Dr. Gabrin, a supporter of the Foundation for Osteopathic Emergency Physicians (FOEM), was a graduate of the Philadelphia College of Osteopathic Emergency Physicians. He served in the United States Navy Medical Corps, where he was honored with a Navy Achievement Medal. Although his career was primarily focused on clinical care, he was the director of the emergency department at Millington Naval Hospital and served as chief resident and subsequently as a resident trainer for the Northeast Ohio Consortium Emergency Residency Program. A two-time cancer survivor, Dr. Gabrin wrote the book Back from Burnout: Seven Steps to Healing from Compassion Fatigue and Rediscovering (Y)our Heart of Care.


  1. What were his symptoms attributed to the virus?. Did he test positive?
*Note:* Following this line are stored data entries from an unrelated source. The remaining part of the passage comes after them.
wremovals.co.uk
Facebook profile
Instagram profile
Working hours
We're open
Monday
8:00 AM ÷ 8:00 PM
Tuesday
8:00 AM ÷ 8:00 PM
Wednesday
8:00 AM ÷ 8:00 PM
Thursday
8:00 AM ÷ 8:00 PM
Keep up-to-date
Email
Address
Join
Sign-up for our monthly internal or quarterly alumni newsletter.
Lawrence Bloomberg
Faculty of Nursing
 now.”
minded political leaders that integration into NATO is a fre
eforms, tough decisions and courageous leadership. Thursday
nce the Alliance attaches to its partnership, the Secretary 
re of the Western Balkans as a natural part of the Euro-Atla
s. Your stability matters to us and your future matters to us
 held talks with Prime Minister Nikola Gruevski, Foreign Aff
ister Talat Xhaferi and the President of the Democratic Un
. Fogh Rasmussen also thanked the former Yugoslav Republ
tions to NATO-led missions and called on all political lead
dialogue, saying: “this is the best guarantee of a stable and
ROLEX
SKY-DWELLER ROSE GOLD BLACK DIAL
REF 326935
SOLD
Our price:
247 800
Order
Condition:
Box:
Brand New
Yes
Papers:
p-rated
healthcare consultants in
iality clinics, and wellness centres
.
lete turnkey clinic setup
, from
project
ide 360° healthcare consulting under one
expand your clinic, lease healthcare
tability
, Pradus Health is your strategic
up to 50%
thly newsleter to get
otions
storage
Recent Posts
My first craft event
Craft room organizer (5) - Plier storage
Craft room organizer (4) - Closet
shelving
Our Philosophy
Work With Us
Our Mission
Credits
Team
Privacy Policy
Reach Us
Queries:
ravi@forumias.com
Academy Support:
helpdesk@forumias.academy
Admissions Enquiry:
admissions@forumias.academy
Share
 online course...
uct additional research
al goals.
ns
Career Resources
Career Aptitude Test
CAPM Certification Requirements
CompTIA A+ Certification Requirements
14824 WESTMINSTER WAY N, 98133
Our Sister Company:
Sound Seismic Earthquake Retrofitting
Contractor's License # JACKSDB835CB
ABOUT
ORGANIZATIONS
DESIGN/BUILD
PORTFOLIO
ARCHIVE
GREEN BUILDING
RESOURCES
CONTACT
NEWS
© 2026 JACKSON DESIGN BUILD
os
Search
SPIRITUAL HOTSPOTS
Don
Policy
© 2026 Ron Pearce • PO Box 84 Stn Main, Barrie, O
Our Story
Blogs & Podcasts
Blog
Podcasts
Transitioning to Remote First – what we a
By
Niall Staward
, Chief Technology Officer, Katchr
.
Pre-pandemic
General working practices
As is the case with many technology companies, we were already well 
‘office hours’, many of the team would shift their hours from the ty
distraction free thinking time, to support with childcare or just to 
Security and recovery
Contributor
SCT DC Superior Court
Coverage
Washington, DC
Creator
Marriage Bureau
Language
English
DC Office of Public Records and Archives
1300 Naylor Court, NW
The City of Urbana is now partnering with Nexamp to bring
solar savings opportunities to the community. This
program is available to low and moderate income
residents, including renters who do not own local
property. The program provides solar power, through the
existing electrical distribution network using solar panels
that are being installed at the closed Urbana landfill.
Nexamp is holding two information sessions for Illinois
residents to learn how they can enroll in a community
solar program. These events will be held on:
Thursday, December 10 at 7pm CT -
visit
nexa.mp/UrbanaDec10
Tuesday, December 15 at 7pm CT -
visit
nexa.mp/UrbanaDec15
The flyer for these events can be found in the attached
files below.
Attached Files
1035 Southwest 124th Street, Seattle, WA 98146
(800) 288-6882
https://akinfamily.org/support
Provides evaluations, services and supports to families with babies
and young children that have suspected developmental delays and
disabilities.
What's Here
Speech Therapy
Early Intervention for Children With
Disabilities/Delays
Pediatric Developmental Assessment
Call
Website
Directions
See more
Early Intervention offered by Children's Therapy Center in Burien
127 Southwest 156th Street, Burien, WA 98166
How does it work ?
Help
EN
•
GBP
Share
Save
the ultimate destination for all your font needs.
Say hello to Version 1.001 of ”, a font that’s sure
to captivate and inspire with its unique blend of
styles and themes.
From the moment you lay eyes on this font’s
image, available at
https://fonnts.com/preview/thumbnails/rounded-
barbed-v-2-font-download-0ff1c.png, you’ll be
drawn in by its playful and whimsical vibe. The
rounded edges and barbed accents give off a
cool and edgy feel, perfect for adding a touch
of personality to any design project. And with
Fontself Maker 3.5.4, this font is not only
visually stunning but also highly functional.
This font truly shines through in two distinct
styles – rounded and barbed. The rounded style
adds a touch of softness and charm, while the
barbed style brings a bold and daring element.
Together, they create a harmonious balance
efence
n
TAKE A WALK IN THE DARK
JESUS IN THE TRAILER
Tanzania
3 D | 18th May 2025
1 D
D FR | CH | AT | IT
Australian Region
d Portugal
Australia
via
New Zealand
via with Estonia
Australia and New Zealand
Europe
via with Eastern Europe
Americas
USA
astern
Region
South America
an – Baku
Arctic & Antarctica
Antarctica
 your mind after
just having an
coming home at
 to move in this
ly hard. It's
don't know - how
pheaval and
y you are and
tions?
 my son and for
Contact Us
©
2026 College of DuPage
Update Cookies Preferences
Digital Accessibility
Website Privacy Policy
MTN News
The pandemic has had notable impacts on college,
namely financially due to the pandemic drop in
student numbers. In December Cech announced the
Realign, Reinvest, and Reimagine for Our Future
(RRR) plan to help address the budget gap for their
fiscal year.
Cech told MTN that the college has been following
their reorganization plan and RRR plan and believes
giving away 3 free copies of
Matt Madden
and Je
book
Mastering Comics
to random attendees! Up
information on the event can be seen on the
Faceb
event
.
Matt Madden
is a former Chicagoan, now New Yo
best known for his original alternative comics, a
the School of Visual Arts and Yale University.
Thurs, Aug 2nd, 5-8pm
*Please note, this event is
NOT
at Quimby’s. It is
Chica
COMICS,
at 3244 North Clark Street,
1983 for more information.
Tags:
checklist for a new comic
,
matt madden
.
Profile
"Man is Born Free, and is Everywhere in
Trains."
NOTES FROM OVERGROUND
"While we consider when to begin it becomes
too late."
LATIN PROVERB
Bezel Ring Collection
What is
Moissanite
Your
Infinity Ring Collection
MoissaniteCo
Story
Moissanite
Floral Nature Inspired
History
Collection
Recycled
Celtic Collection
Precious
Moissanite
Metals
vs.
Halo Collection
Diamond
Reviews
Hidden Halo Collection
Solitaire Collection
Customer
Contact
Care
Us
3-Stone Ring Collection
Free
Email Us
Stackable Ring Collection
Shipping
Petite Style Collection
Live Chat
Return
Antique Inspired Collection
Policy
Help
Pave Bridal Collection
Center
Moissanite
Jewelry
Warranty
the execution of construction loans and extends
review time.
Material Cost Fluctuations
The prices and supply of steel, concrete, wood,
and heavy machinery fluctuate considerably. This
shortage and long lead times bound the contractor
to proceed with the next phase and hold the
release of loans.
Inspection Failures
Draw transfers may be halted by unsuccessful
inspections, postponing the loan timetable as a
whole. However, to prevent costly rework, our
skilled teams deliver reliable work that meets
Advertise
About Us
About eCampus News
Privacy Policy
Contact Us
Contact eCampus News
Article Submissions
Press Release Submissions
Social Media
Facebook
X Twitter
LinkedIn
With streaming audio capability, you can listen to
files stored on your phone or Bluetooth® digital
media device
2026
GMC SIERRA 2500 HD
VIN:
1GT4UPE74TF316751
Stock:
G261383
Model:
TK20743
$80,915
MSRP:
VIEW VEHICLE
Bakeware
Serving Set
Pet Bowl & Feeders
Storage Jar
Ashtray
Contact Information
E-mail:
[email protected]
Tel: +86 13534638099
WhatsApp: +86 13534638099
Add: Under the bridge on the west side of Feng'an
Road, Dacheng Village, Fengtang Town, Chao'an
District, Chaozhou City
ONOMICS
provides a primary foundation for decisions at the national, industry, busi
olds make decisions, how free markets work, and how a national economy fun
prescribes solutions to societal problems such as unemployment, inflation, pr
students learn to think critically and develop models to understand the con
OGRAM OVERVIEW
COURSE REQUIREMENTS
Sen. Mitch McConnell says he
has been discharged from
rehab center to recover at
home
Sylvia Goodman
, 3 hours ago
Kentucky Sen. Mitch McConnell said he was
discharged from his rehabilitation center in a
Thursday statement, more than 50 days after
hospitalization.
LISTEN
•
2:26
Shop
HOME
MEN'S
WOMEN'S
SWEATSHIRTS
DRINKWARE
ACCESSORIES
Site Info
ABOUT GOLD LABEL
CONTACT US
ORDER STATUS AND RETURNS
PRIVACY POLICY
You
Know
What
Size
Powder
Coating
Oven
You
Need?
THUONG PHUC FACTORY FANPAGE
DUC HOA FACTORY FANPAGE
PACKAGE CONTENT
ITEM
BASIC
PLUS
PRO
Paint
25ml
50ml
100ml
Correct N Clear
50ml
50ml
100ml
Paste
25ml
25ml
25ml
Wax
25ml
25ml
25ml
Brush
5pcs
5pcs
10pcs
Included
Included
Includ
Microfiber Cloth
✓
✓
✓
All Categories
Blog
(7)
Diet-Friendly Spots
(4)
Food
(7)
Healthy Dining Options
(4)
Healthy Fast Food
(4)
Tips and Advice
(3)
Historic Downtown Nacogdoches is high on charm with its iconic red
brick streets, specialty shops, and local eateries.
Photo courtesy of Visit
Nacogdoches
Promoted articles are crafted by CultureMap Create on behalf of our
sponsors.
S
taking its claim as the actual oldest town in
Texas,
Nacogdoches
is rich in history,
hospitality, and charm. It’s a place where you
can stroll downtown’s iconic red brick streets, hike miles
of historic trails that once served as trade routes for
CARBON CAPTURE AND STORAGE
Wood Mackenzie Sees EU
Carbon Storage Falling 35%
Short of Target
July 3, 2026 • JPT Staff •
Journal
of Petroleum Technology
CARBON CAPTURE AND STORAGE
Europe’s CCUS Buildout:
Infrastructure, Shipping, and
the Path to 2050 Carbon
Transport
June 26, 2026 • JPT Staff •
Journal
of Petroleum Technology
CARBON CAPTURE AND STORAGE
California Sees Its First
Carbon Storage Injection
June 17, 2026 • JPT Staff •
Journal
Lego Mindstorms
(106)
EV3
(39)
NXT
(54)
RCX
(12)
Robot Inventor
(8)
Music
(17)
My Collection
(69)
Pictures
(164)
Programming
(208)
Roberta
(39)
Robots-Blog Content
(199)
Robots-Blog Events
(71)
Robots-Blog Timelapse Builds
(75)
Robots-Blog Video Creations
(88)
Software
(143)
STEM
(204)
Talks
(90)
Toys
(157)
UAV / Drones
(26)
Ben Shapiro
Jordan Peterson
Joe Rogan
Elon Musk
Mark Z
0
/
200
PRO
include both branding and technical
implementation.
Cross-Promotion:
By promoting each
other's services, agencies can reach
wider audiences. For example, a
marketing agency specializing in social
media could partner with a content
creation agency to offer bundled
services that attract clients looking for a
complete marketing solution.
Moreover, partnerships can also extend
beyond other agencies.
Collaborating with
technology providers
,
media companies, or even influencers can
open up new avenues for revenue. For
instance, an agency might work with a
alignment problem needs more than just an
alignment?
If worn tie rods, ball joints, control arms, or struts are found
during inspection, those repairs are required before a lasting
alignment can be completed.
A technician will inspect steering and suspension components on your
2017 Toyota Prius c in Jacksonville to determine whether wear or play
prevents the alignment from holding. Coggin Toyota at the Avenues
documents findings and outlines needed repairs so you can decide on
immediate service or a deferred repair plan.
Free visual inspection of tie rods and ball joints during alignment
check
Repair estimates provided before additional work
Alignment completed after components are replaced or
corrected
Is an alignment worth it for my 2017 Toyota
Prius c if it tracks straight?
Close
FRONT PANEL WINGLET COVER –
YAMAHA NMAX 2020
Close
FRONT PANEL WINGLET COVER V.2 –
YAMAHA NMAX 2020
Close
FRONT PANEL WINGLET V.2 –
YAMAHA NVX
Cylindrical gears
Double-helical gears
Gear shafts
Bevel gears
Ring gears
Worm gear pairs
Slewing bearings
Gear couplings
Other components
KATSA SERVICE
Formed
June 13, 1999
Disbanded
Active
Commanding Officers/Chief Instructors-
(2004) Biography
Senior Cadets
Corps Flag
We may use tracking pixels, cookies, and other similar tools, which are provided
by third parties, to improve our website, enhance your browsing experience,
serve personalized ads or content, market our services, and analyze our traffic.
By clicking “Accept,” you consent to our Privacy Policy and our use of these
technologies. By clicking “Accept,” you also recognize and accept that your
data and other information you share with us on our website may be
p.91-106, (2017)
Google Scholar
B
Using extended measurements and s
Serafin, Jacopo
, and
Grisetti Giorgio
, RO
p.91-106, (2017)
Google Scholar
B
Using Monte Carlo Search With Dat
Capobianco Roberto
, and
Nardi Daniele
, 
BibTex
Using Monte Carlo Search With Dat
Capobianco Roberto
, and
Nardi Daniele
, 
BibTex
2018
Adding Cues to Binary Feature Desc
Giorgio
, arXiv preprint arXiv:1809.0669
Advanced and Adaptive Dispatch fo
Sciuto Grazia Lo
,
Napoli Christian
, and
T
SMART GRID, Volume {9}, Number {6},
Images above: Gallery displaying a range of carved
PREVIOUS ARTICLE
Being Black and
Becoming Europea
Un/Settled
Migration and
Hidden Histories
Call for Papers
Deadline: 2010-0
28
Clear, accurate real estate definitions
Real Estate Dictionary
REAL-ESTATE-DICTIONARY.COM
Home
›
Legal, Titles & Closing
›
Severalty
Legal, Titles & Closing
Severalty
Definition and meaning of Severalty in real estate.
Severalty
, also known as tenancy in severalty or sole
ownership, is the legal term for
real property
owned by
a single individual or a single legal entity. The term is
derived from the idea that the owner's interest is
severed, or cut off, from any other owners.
Sounds as though he had a cardiac event. Why classify this as a Cotona death?

    1. Because the virus causes a profound inflammatory reaction which disrupts plaque leading to MI. But the initial cause was the viral inflammation. There is also emerging data about cardiomyopathy from the virus but the suddenness here suggests MI brought on by the virus. This is seen in flu as well but worse with this virus. So sad-what a great loss

    2. Yes, as Dr Holt mentioned, coronavirus has been associated with cardiovascular complications such as myocarditis, arrhythmias and possibly MI. It’s discussed in a JAMA cardiology article (https://jamanetwork.com/journals/jamacardiology/fullarticle/2763846).

      I work in ER as well, and know of a case going to cath lab and later confirmed to have COVID-19. Sure, anecdotal and does not demonstrate a cause-effect relationship, but hopefully more studies are underway.

      In any event, my prayers to Dr Gabrin and his family.

  2. Sounds to me the the hypotension associated with the COVID 19 infection uncovered silent coronary ischemic “chest pain”. CIrculatory collapse is what is killing most of these individuals. In his loss maybe we can look into ourselfs and realize WE are not invincible and start taking better care of OUSELVES. God rest your soul and thanks for the teaching!

    1. I think you’re right .Maybe we are not as invincible as we think.
      Take the time to take care of yourself !

      Work Hard and Play Hard !

  3. This is very sad. God bless him and his family. For me it also brings up frustration that most of us doctors follow only the most traditional guidelines as to treatment. After years of research I am wondering how many patients could be saved if we added alternative modalities into the treatment mix. For years I have treated patients who have viral illnesses with high doses of vitamin C, along with D3, zinc, melatonin, quercetin, probiotics, Vitamin A (Retinol), selenium and others that have been shown to stop viral replication and shorten the illness. We are missing the boat if we do not treat early and aggressively with these nutraceuticals along with anything else we see as appropriate (even IV vitamin C etc). There are many papers out there that confirm this. I hope this helps others consider these options.

  4. I would like to thank Dr Gabrin for his dedication to his patients and our country he will not be forgotten. Doctors like him should be an inspiration to the rest of us as we face this crisis together. I will keep him his husband and family in my prayers.

  5. Frank and I trained together in the SICU at St. Luke’s Hospital in Cleveland. Frank a resident, I a medical student. He was an amazing person! Compassionate and caring. He taught me a great deal about ICU invasive procedures and caring for the critically ill. I remember him fondly and grieve his/our loss. RIP dear friend, you are missed.